2 thoughts on “No Such Thing as Bad Light”

  1. Yes, it is a common myth that mid-day light is to be avoided. One reason i supose i often find myself phtographing on and within strong constrasty situations… Hi Larry, i am the second guy in the “Contemporary Photo Impressionists” book. Nice to find you. When not playing around with motion, movement and multiple exposures, i like to peer deep. Macro photography and especially floral macro work is my first love. Please check it out. When doing the macro work, often high noon provides the most rewarding light. Anyway, i’ve bee wanting to contact others from the book. Your first so i began with you and with the blog as my enrty, a place to leave a note and perhaps to start a discussion? Share/learn/teach. i wanted to reach out and see if those of us in this little gem of a book could at tleast start dialoguing with each other?

    Sincerely,
    rob bridges

    1. Nice to hear from you Rob.
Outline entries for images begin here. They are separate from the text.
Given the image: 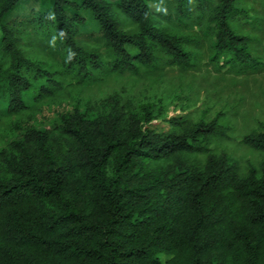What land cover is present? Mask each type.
<instances>
[{"label": "trees", "instance_id": "1", "mask_svg": "<svg viewBox=\"0 0 264 264\" xmlns=\"http://www.w3.org/2000/svg\"><path fill=\"white\" fill-rule=\"evenodd\" d=\"M211 71L264 73V0H0V264H264V118L168 113Z\"/></svg>", "mask_w": 264, "mask_h": 264}, {"label": "rangeland", "instance_id": "2", "mask_svg": "<svg viewBox=\"0 0 264 264\" xmlns=\"http://www.w3.org/2000/svg\"><path fill=\"white\" fill-rule=\"evenodd\" d=\"M150 6L152 11H158L159 9L157 3H150ZM121 20H123L125 28H130V24L124 20V18H121ZM215 76L216 75H213V73L212 75L208 73L207 75L202 73L194 76L183 75V84L187 87V90H185L183 100L176 103L178 105L169 106V116L185 115L190 112L199 114L205 107H211L210 113L214 115L218 109L222 108L224 111L228 112L233 122V128L228 135L239 141L246 125L243 118L245 113H253L254 117L260 119L264 118V73L254 75L255 78L250 77L246 89L238 85V94H235L232 98L227 97L226 94H223V97L214 95L215 92L221 91L224 88V84L217 85L214 83ZM238 80V83L242 82L241 79ZM190 85L193 87L192 97L190 101H187L186 96L189 93ZM242 97L244 98L243 100L241 99ZM227 101H229V104ZM183 107H185V111L182 110ZM254 117L250 119H254ZM153 124L155 127H158L159 130H168L169 128V125L161 120H156ZM209 145L211 148L217 147L220 153L233 155L235 158H238L243 165L248 162L255 164L263 159L262 155L237 146L236 142H216L214 139H211L209 140Z\"/></svg>", "mask_w": 264, "mask_h": 264}]
</instances>
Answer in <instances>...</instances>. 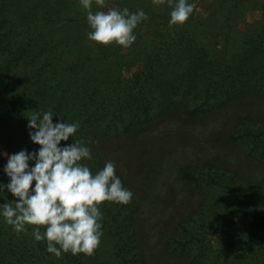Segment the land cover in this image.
I'll return each instance as SVG.
<instances>
[{
	"label": "trees",
	"instance_id": "trees-1",
	"mask_svg": "<svg viewBox=\"0 0 264 264\" xmlns=\"http://www.w3.org/2000/svg\"><path fill=\"white\" fill-rule=\"evenodd\" d=\"M79 2L0 0V185L10 182L4 172L7 158L2 152L6 147L10 146V155L39 150L40 146L29 137V131L34 130L27 127L28 117L34 112L41 113L42 119V114L51 110L54 124L62 120L78 122L76 133L68 141H61L60 146L79 139L88 147L94 136L125 134L163 117L171 106V96L180 88L200 97V104L191 113L218 109L243 95H260L264 99V12L239 33L234 49L225 52L216 49L217 40L226 43L232 37L230 25L244 13L236 7L231 9L235 12L224 9L225 0H210L211 12L205 21L189 19L179 27L169 25L172 8L167 3L113 0L119 10L126 7L134 13L142 9L148 19L138 27L152 28L124 48L88 40L91 29L87 15L80 16ZM93 2L91 10L100 11ZM216 11L221 15L218 24L212 16ZM13 15L15 19L8 18ZM148 41L151 44L145 45L146 56L139 61L140 69L130 79L122 80L120 71L127 67L131 47ZM121 50L127 51L125 57L119 54ZM21 68L23 81L17 83L9 73ZM155 109L156 116H150ZM259 127L243 128L241 137H237L245 138L250 149L260 152L259 161L264 167V131ZM92 159L82 163L95 174L98 163ZM32 166L34 161L29 162ZM205 177L209 179V175ZM182 178L187 182L201 179L187 171ZM14 199L6 188L0 191V205ZM104 203L100 206L104 207ZM2 211L0 207V264H136L132 240L122 237L118 230L121 219L117 217L108 220L103 216L101 220V240L109 239L106 251L98 247L90 256L62 252L57 258L47 251L46 240H35V226L25 225L26 231L17 233L5 222ZM40 231L43 233L45 228L41 226ZM168 245L188 264H198L205 246L189 232L185 240L171 238ZM194 245L200 246L193 249ZM220 255L216 252L215 258L220 259Z\"/></svg>",
	"mask_w": 264,
	"mask_h": 264
},
{
	"label": "rangeland",
	"instance_id": "rangeland-1",
	"mask_svg": "<svg viewBox=\"0 0 264 264\" xmlns=\"http://www.w3.org/2000/svg\"><path fill=\"white\" fill-rule=\"evenodd\" d=\"M189 3H194L195 9L188 20L205 21L211 12L210 0ZM78 6L80 16L85 17L87 10L80 2ZM112 7L117 8L113 0L99 8L107 11ZM233 7L243 9V16L230 25L232 37L226 43L217 40V50L234 49L239 33L261 18L264 0H225L224 9L235 12ZM212 16L218 24L221 15L216 11ZM150 29L140 25L133 32L138 39ZM150 44L141 42L131 47L127 67L120 71L122 80L130 79L140 69L145 45ZM126 52L121 50L119 54L125 57ZM20 70L11 69L9 73L17 83L23 81ZM182 89L171 96V106L163 117L125 134L98 135L88 141L97 170L113 161L116 176L133 193L130 203L105 202L100 211L108 220L121 219L118 230L122 237L132 240L136 264H188L168 245L171 238L185 240L187 232L205 245L198 264H264V167L260 152L250 149L245 138L239 139L246 127L260 126L264 131V99L243 95L218 109L191 113L200 104V97ZM156 113L155 109L150 116ZM9 147L2 152L5 158V153L10 155ZM184 171L202 180L187 182L182 178ZM108 241V237L102 238V251H106ZM216 252L221 253L220 259L215 258Z\"/></svg>",
	"mask_w": 264,
	"mask_h": 264
},
{
	"label": "clouds",
	"instance_id": "clouds-1",
	"mask_svg": "<svg viewBox=\"0 0 264 264\" xmlns=\"http://www.w3.org/2000/svg\"><path fill=\"white\" fill-rule=\"evenodd\" d=\"M92 2L80 0L87 10L91 29L87 38L104 46L114 43L130 47L136 40L133 30L148 19L147 14L142 9L133 13L126 7L94 13ZM95 3L100 8L106 6V0H95ZM152 3H167L172 8L170 26L183 25L195 9V4L188 0H152ZM40 117L41 113L34 112L28 117L27 125L34 130L29 131V137L40 146L39 150L4 154L7 156L4 172L10 182L0 185V191L6 188L15 199L0 205L2 215L17 233L26 231L25 225L35 226V240H46L47 251L57 258L62 252L93 255L103 235L100 205L103 202L126 205L133 193L116 176L113 161H107L95 174L82 163L91 159V150L81 140L60 146L61 141H68L76 133L78 122L62 120L54 124L51 110ZM30 161H34L31 168ZM41 226L45 228L43 233Z\"/></svg>",
	"mask_w": 264,
	"mask_h": 264
}]
</instances>
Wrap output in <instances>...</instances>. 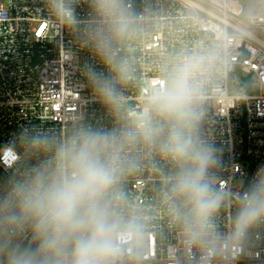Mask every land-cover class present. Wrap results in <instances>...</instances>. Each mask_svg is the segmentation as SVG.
Here are the masks:
<instances>
[{"label":"clouds","instance_id":"obj_1","mask_svg":"<svg viewBox=\"0 0 264 264\" xmlns=\"http://www.w3.org/2000/svg\"><path fill=\"white\" fill-rule=\"evenodd\" d=\"M37 15L106 122L29 125L0 146V264H241L264 250V165L221 185L215 99L236 66L220 43L151 56L159 28L137 0H39ZM87 9L81 15L79 8ZM257 9L230 35L249 41ZM86 51L90 59L81 60ZM252 88L264 92L259 83ZM143 181L147 196L132 191Z\"/></svg>","mask_w":264,"mask_h":264},{"label":"built area","instance_id":"obj_2","mask_svg":"<svg viewBox=\"0 0 264 264\" xmlns=\"http://www.w3.org/2000/svg\"><path fill=\"white\" fill-rule=\"evenodd\" d=\"M254 2L253 36L245 42L230 33L250 0H137L141 12L159 19L158 30L144 44L147 55L218 42L232 52L233 88H250L243 103L235 104L227 90L215 99L213 132L222 149V186L236 181L246 186L264 165V92L252 88L264 87V0ZM39 11V0H0V146L29 125L61 126L80 115L106 122L104 109L80 83L77 66L60 56L61 47H74L72 37L65 32L54 41L46 39ZM78 11L84 15L87 9ZM79 55L90 59L86 51ZM9 156L5 152L0 163V183L9 175ZM131 189L141 201L148 194L143 181L133 182ZM241 264H264V250Z\"/></svg>","mask_w":264,"mask_h":264},{"label":"rangeland","instance_id":"obj_3","mask_svg":"<svg viewBox=\"0 0 264 264\" xmlns=\"http://www.w3.org/2000/svg\"><path fill=\"white\" fill-rule=\"evenodd\" d=\"M255 3V7H257V5H258V2H254ZM249 4V3H248Z\"/></svg>","mask_w":264,"mask_h":264},{"label":"snow or ice","instance_id":"obj_4","mask_svg":"<svg viewBox=\"0 0 264 264\" xmlns=\"http://www.w3.org/2000/svg\"><path fill=\"white\" fill-rule=\"evenodd\" d=\"M43 27H44V26H41V31L43 30Z\"/></svg>","mask_w":264,"mask_h":264}]
</instances>
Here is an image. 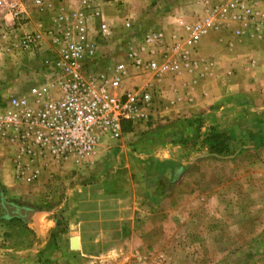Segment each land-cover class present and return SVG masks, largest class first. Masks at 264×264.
<instances>
[{"label": "rangeland", "instance_id": "rangeland-1", "mask_svg": "<svg viewBox=\"0 0 264 264\" xmlns=\"http://www.w3.org/2000/svg\"><path fill=\"white\" fill-rule=\"evenodd\" d=\"M14 1L0 2V47L15 30L52 19L31 6L14 19L9 8ZM154 3L143 14L126 13L110 22L113 37L100 39L111 53L110 65L124 60L127 41L158 27L161 19L150 12ZM127 20L139 34L124 29ZM2 54L0 99L27 91L34 67L27 58L25 72L7 78L9 58ZM134 77L139 80L130 81ZM151 81L152 73L135 75L130 69L124 86ZM161 111L128 120L132 124L123 125L122 135L104 139L93 157L70 161L38 181L16 183L24 192L11 191V201L50 208L55 218L50 235L61 256L49 264H264V129L232 134L205 128L200 118L181 120ZM212 128L228 136L227 152L203 146ZM74 235L81 243L73 242L72 249Z\"/></svg>", "mask_w": 264, "mask_h": 264}, {"label": "built area", "instance_id": "built-area-1", "mask_svg": "<svg viewBox=\"0 0 264 264\" xmlns=\"http://www.w3.org/2000/svg\"><path fill=\"white\" fill-rule=\"evenodd\" d=\"M200 1L202 15L178 21L186 35H168L164 29L140 33L126 42L125 58L115 65L109 64L111 53L100 42L113 37L114 27L99 0L10 3L14 19L28 13L30 6L54 14L48 25L41 23L21 39L34 56L29 89L0 99V149L10 155L15 179L31 183L70 161L79 163L104 139L120 137L124 121L152 109L160 112L163 88L158 80L211 65L198 56L199 41L210 29L237 22L264 30V0ZM123 26L130 35L139 34L130 20ZM100 63L105 66L98 68ZM132 68L135 75L152 73L156 81L125 87Z\"/></svg>", "mask_w": 264, "mask_h": 264}, {"label": "crops", "instance_id": "crops-1", "mask_svg": "<svg viewBox=\"0 0 264 264\" xmlns=\"http://www.w3.org/2000/svg\"><path fill=\"white\" fill-rule=\"evenodd\" d=\"M64 1L72 3L74 0ZM118 1L101 2L104 16L109 22L124 17L126 13L132 16L143 14L155 2L150 12L161 21L154 29H164L168 35H186L179 26V19L193 21L204 11V4L200 0H121V5ZM37 28L30 25L15 30L7 45L0 47V56H5L2 54L5 52L9 58L7 78L22 75L27 58L34 62V56L24 49L21 39L25 33ZM237 30L241 35H236ZM198 56L211 65L204 67V64H200L185 69L181 74L158 80L164 91L161 113L171 118L180 117L181 120L200 118L205 128L215 126L232 134L238 132L242 135L254 129L263 130L264 30L256 31L252 23L237 22L228 28L210 29L199 41ZM132 80L139 79L134 77ZM129 124L132 123L127 120L123 122L125 128ZM162 139L166 140V136ZM3 154L10 158L6 151L0 149V264H49L48 259L57 260L61 256L57 243H54L50 235L55 218L51 217L50 208L42 209L20 200H10L11 191L22 193L24 189L16 184L19 181L14 177L11 158L10 162L7 156L8 160H3ZM4 201L14 204L19 214L10 215ZM71 239L81 243L78 235Z\"/></svg>", "mask_w": 264, "mask_h": 264}, {"label": "trees", "instance_id": "trees-1", "mask_svg": "<svg viewBox=\"0 0 264 264\" xmlns=\"http://www.w3.org/2000/svg\"><path fill=\"white\" fill-rule=\"evenodd\" d=\"M229 138L221 131L212 128L210 132L203 137L202 144L207 147L211 152H227L229 149Z\"/></svg>", "mask_w": 264, "mask_h": 264}, {"label": "water", "instance_id": "water-1", "mask_svg": "<svg viewBox=\"0 0 264 264\" xmlns=\"http://www.w3.org/2000/svg\"><path fill=\"white\" fill-rule=\"evenodd\" d=\"M3 203H4V205H5L7 211L9 212L10 215H17V214H19L17 211H15L16 210V206L14 204L9 203L7 201H4ZM22 211L23 210H20V212H22ZM71 245H72V248H75L72 239H71Z\"/></svg>", "mask_w": 264, "mask_h": 264}]
</instances>
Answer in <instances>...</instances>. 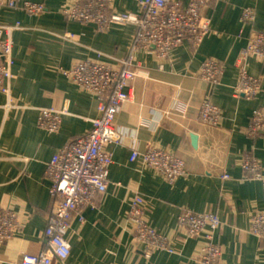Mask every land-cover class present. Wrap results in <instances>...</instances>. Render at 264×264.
<instances>
[{
    "label": "crops",
    "instance_id": "1",
    "mask_svg": "<svg viewBox=\"0 0 264 264\" xmlns=\"http://www.w3.org/2000/svg\"><path fill=\"white\" fill-rule=\"evenodd\" d=\"M29 1L42 3L43 13L0 8V24L19 21L23 26L14 37L9 84L0 90V207L13 211L19 222L17 232L0 242V264H20L24 254L44 249V229L54 209L46 164L100 116L98 97L76 87L63 73L85 59L116 70L128 62L139 76L124 82L125 89L133 88L134 100L114 119L120 141L107 145L113 159L108 189L97 197L95 207L85 206L71 216L65 238L72 252L56 264H202L204 240L186 239L177 222L181 209L218 215L214 240L222 249L221 264H264V239L251 232L252 213L264 211V193L261 183L244 177L242 170L246 155H251L264 172V135H245L253 111L264 109L262 60L251 57L243 65L248 74L261 78L258 92L249 99L236 95L239 54L250 37L264 33V0L213 2L204 11L210 35L197 47L184 42L164 58L157 57L153 47L135 46L132 24L112 23L99 30L64 16L62 10L75 0ZM247 9L253 16L250 22L242 18ZM108 11L140 13V6L137 0H111ZM209 58L223 66L214 85L199 78ZM186 76L196 79L193 92L177 88ZM176 96L184 109H170ZM204 101L220 109L218 125L197 123ZM42 108L66 111L57 132L38 126L37 111ZM190 133L197 136L195 148ZM149 147L183 159L185 175L169 183L141 159L130 160L134 149L141 153ZM224 174L230 178H222ZM135 195L143 197L148 225L181 253L179 259L164 252L145 257L129 215Z\"/></svg>",
    "mask_w": 264,
    "mask_h": 264
},
{
    "label": "built area",
    "instance_id": "2",
    "mask_svg": "<svg viewBox=\"0 0 264 264\" xmlns=\"http://www.w3.org/2000/svg\"><path fill=\"white\" fill-rule=\"evenodd\" d=\"M111 0H75L70 7L63 9L66 18L85 24H93L99 30H106L112 23L132 24L136 27L135 46L153 47L155 55L164 58L171 49L184 42L193 47L199 46L210 35L211 26L204 11L217 0H137L140 13H109ZM17 7L29 15H40L44 11L42 3L29 0H0V8ZM242 18L252 21V12L244 10ZM23 29L19 21L0 24V90L6 91L14 65L12 48L15 35ZM66 38H72L70 33ZM264 62V33L258 32L249 38L239 54L237 66L240 68L236 95L252 98L259 90V76L248 74L243 66L248 58ZM222 64L212 58L206 59L201 66L199 78L212 85L217 84L222 74ZM63 73L79 89L89 91L98 97L100 116L92 121L91 128L76 136L62 148L57 149L46 164V174L50 180V194L54 209L48 217L44 229V249L39 254H24L20 264H56L65 260L72 252L70 242L65 238L66 228L71 216L83 207H95L97 197L106 192L109 186V170L113 164L112 154L107 145L120 141L114 128V119L125 103L134 100L132 87L125 89V81H133L139 76L136 66L124 63L120 69L108 64L85 59ZM196 79L186 76L177 85L179 90L193 92ZM176 96L170 109H184ZM66 111L42 108L37 111L38 126L48 133H55L61 126ZM222 114L220 109L202 102L197 123L200 126L218 125ZM264 135V109L253 111L245 129L247 137ZM141 159L147 166L160 173L173 183L185 175L184 160L164 148L149 147L143 152L133 150L130 160ZM243 175L257 180L264 193V172L260 162L246 155L242 163ZM222 178L229 179L224 174ZM143 197L135 195L130 201L129 215L134 223V238L143 246V253L150 258L155 252L171 254L175 259L181 257L168 242L167 238L155 231L145 220ZM178 225L184 228L187 240H204L199 253L202 264H221L222 249L214 240V233L220 224L216 213H199L181 209L177 216ZM19 229L17 215L0 207V242L12 237ZM251 232L264 239V211L255 210L251 216Z\"/></svg>",
    "mask_w": 264,
    "mask_h": 264
},
{
    "label": "water",
    "instance_id": "3",
    "mask_svg": "<svg viewBox=\"0 0 264 264\" xmlns=\"http://www.w3.org/2000/svg\"><path fill=\"white\" fill-rule=\"evenodd\" d=\"M189 141H190V144L193 148L196 147V144H197V136L193 133H190L189 135Z\"/></svg>",
    "mask_w": 264,
    "mask_h": 264
}]
</instances>
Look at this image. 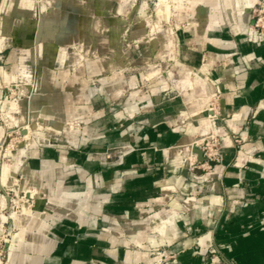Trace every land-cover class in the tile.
<instances>
[{
  "label": "crops",
  "instance_id": "obj_1",
  "mask_svg": "<svg viewBox=\"0 0 264 264\" xmlns=\"http://www.w3.org/2000/svg\"><path fill=\"white\" fill-rule=\"evenodd\" d=\"M69 1L73 15L60 11L55 23L65 41H44L42 64L53 68L68 41L91 33L94 60L64 64L76 74L45 80L44 94L57 100L52 109L59 106L47 116L52 122L83 126L66 132L76 151L25 152L23 172L58 207L14 221L19 245L7 264H153L158 247L173 255L163 264H264V37L251 29V1L159 0L149 18L162 32L140 49L129 43L145 37V27L111 17L107 28L95 17L92 31L86 3ZM31 10L32 0H0V32L18 36L4 46L20 62L33 60L17 48H31L37 35ZM150 61L165 62L167 78L134 73ZM214 95L218 117L209 120ZM209 129L218 131L222 159L211 172L194 173L192 144ZM108 148H116L110 161L100 157ZM5 206L0 200V212ZM156 210L157 218L143 219Z\"/></svg>",
  "mask_w": 264,
  "mask_h": 264
},
{
  "label": "rangeland",
  "instance_id": "obj_2",
  "mask_svg": "<svg viewBox=\"0 0 264 264\" xmlns=\"http://www.w3.org/2000/svg\"><path fill=\"white\" fill-rule=\"evenodd\" d=\"M82 1L83 3H86V10L90 11L92 15V18H90V20H92L90 24V30L92 31L94 28L95 17L103 18L105 20L104 22L107 24V28L110 26L109 23L111 22V17H123L122 20H118L120 24L122 23V26H124L123 24L125 23V26L129 28H134L136 25L145 27L148 34L145 37H139L132 40L129 44L133 48L140 49L143 43H148L149 41L156 39L160 36L159 33L162 32V24H154V21L156 20L149 18L152 13H155L159 9V0H110V2L108 0ZM69 2V0H65L63 3L62 0V3L57 5L55 4L54 0H32L31 15L36 24L37 35L33 38L34 43H32L31 48L17 46L18 56L20 53L23 54L22 56L25 55L24 53H28V56L33 59L31 61L29 59L20 62L21 60H19V58L16 59V57L12 54V46H4L6 39L18 38V36H16L13 31H9L6 34H4V32H0V46H2L0 49V174L3 167H5L3 172L4 177L3 174L0 175V195L6 201V208L2 210L0 214H3L8 218L6 221H0V223L6 222L3 232L0 234V264H7L9 262L11 248H16L19 245V241H17L16 238V234L19 232V229L14 226L15 220L26 219L27 216L33 218L37 217L39 214L36 215V209H40L39 212L46 215L47 213L53 212L56 207H58L56 206V203L49 199L47 189L39 182L29 180L30 175L27 172H23L24 162L22 161V158L25 152L28 153L35 147L39 148L40 150H44L46 148H67L70 151L77 150V144L73 143L72 140L67 138L66 132L75 133L79 127H76L75 129H68V127H70L68 125L69 121L61 123L62 126L52 122V120L47 116H51L53 111H57L58 105H53L54 108L52 109L53 102L57 100L52 101V95L48 93L44 94V90L47 86V81L45 82V80L49 81V78L52 76L64 77L66 73L72 77L77 72L72 71L74 69L76 70V67H66L64 64L67 62L65 60H60V54L53 68L45 67L42 64V48L44 47V41H56L60 39V41L63 42L62 36H57V38L54 39L47 37L46 39L40 40L37 37L38 33L39 35L47 34L54 29H56L57 32L62 35L55 25V23H58L57 21L52 22L49 29H47V27L40 28L39 19L40 15L43 13L51 14L53 9L73 15V12H71L73 11V4H70ZM43 7H45L44 12H42ZM144 12H148L149 15H143L141 18H139L141 13ZM131 13H133L134 16L132 19H129L128 17ZM7 17L10 18V16ZM96 38L97 37L92 33L86 38H84L83 35H76L73 37L74 41L70 38L73 42L69 41L65 44V47L67 48L68 52L71 53L74 51L77 53V48L79 45H84L85 48L84 50L82 49L83 52L80 53L83 55L82 59L85 61L87 59L94 60V53L92 51L94 49L95 43L98 42ZM38 48L40 51H37ZM38 52L40 53L38 54ZM157 63L158 62L153 61L145 63V65L138 67V70H136L134 73H149V78L152 79L159 75H163V73L168 74V72L171 70L165 62H161L162 66L160 67L156 66ZM97 79V77H89L88 75L85 76V80L89 86L91 85V87L94 89L100 87V84L96 81ZM29 80H31V82ZM56 86H58V89L55 90V92L61 94V92H63L61 89L62 84L58 83ZM35 90H38V96L32 95ZM52 92L53 90L51 93ZM112 92L109 93V96H111ZM124 92H127L128 94V92H131V90L128 89ZM127 94L120 96L121 103L126 100ZM36 96L38 98H36ZM25 101H28L26 106L24 105L25 103H23ZM210 103L211 100L209 97L208 108L210 107ZM30 108L35 110L39 109L40 112L43 113L42 116L39 115V117L35 119L34 124L36 126L32 132V135L29 136L31 138L30 140L33 141H31V144L30 141L25 140V129L21 128L20 121H18V123L15 119L18 118L20 120L24 115L27 114ZM73 125L75 126L74 122ZM81 126H83V124H81ZM45 134H48V138L50 137L48 142H45ZM192 152H190V154ZM115 153L116 148H108L100 153V157L106 161H110L111 156ZM14 157L16 162L14 161ZM15 169L16 172H14ZM25 176L28 177V180L26 181ZM36 184L42 186V190L38 195V191H36L38 189L35 188ZM24 205L28 209L33 210L30 215H26L25 212H23ZM51 205L55 209L50 208ZM166 206L167 204L165 207ZM13 214H17L16 219L14 218ZM38 217H40V215ZM143 219L146 218L143 217ZM4 250L6 251L2 252Z\"/></svg>",
  "mask_w": 264,
  "mask_h": 264
},
{
  "label": "built area",
  "instance_id": "obj_3",
  "mask_svg": "<svg viewBox=\"0 0 264 264\" xmlns=\"http://www.w3.org/2000/svg\"><path fill=\"white\" fill-rule=\"evenodd\" d=\"M250 18H251V29L264 37V0H254L252 6L250 8ZM167 73H163V75H159L157 77L163 79L167 78ZM136 87V85H135ZM131 87H126L124 90H128ZM124 93V92H123ZM114 94V93H112ZM111 94V95H112ZM122 94L113 98V100H117ZM211 103L209 107L210 115L208 116L209 120H213L218 117V105H217V96L214 95L210 97ZM75 127H80V122L74 121ZM236 142H240V139H236ZM193 147L199 149L203 154V160L200 161L198 158V154L194 151L191 154L192 163H191V171L194 173H202L206 174L213 170V168L221 161L222 155L220 152L221 141L218 135V131H214L213 129H209L205 133H203L198 139L194 140ZM155 213H158L156 210L153 214H144L145 218H150ZM6 222L0 223V234L3 232L4 225ZM155 235L163 236L160 231H152ZM6 250L2 251L5 252ZM151 259H156L153 264H163L173 258V255L167 252L166 249L162 247H158L149 255ZM211 264H223L219 259L213 258L211 259Z\"/></svg>",
  "mask_w": 264,
  "mask_h": 264
},
{
  "label": "bare ground",
  "instance_id": "obj_4",
  "mask_svg": "<svg viewBox=\"0 0 264 264\" xmlns=\"http://www.w3.org/2000/svg\"><path fill=\"white\" fill-rule=\"evenodd\" d=\"M253 1L254 0H252L251 1V3H250V8H251V6H252V3H253ZM54 2H55V4H57V5H60L61 3H62V0H54ZM45 11V7H43L42 8V12H44ZM43 14H45V13H43ZM43 14H41L40 15V19H39V25H40V28H46L47 27V29H49V27H50V25H51V23L52 22H55V21H57V20H59L60 18H61V15H60V12L57 10V9H53L52 11H51V14H49V13H47V14H45V15H43ZM154 24H158L159 25V22L158 21H154ZM153 25V24H152ZM155 26H157V25H155ZM57 36L59 37V36H62V40H63V42L65 41V38H64V36L63 35H61V34H59V32H57V30L56 29H54L53 31H50V32H48L47 34H40L39 35V37H38V39L40 40V39H46L47 37L48 38H50V39H54V38H57ZM8 42L10 43L11 42V40H8ZM69 42V41H68ZM165 42V41H164ZM42 49H44V47L42 48ZM37 51H40V49L38 48V50ZM40 52H38V54H39ZM25 55H28V53H24ZM82 58H83V55L82 54H80V52L78 53H76V52H68L67 51V49H65V48H62L61 49V51H60V60H65L66 62H68V63H71V64H78V63H80L81 61H82ZM13 78H15V77H13ZM40 79V78H39ZM30 82H31V80H29ZM38 81V80H37ZM37 83V82H36ZM39 83V82H38ZM41 83V82H40ZM29 85H31V84H29ZM38 85V84H37ZM37 87V86H36ZM38 89V88H37ZM39 90V89H38ZM38 90H35L33 93H32V95H39V92H38ZM36 96V98H38ZM35 98V99H36ZM43 99H45V98H43ZM22 102V101H21ZM23 103H25L24 105L26 106L27 104H28V101H25V102H23ZM22 103V104H23ZM36 103V102H35ZM41 109V108H40ZM42 114L43 113H41L40 112V110L39 109H32V108H30L29 110H28V112H27V114L26 115H24L20 120L18 119V118H15L16 119V122H18V121H20V123H21V128H24L25 129V140H27V141H30V144H31V141L32 140H30L31 138L29 137L30 135H32V132H33V130H34V128H35V124H34V122H35V119H37L38 117H39V115H41L42 116ZM46 115V114H45ZM65 121V120H64ZM59 122V121H58ZM79 122V121H78ZM19 123V122H18ZM62 126V125H61ZM68 129H73V127H68ZM46 135V134H45ZM48 135V134H47ZM47 135H46V138H45V142H48V140L50 139V137L48 138L47 137ZM49 135H51V134H49ZM45 137V136H44ZM52 140H53V138H52ZM55 140H56V138H55ZM2 142V141H1ZM33 142V141H32ZM44 142V141H43ZM21 143V142H20ZM5 168V167H4ZM14 172H16V169H15V171ZM3 177H4V174H3ZM26 180H28V177H26L25 176V181ZM30 180V179H29ZM33 183V182H32ZM26 187V186H25ZM40 188V186H37L36 185V187L35 188ZM41 190L42 189H38V190H36V191H38L37 192V195L39 194V192H41ZM41 194V193H40ZM0 200H5L1 195H0ZM32 211L33 210H30V209H28L25 205H24V210H23V212H25V214L26 215H30L31 213H32ZM37 214H39L40 216H43L44 214L42 213H37ZM159 215V213H155L154 215H152L149 219H155V218H157V216ZM13 216H14V218L16 219V216H17V214H13ZM42 218V217H41ZM161 218V217H160ZM159 218V219H160ZM8 218L5 216V215H3V214H0V221H6ZM3 223V222H2ZM163 223H164V221H163ZM165 224V223H164ZM144 225V224H143ZM148 226V225H147ZM134 229L135 230H144V229H146V227H144V226H137V227H134ZM165 234V233H164ZM12 255V254H11ZM11 260H13V258L11 259Z\"/></svg>",
  "mask_w": 264,
  "mask_h": 264
},
{
  "label": "water",
  "instance_id": "obj_5",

I checked your web site and really like your flower closeups. Abstract images without really being abstract. I just got my copy of the Photo Impressionists book today. I haven’t had time to look at it closely yet, but at first glance I must say I am pretty disappointed in the quality of the images. Perhaps your copy is different but it looks to me like they used very inexpensive reproduction. I’ll post more on this in my blog later, after I’ve had a chance to look at it more closely.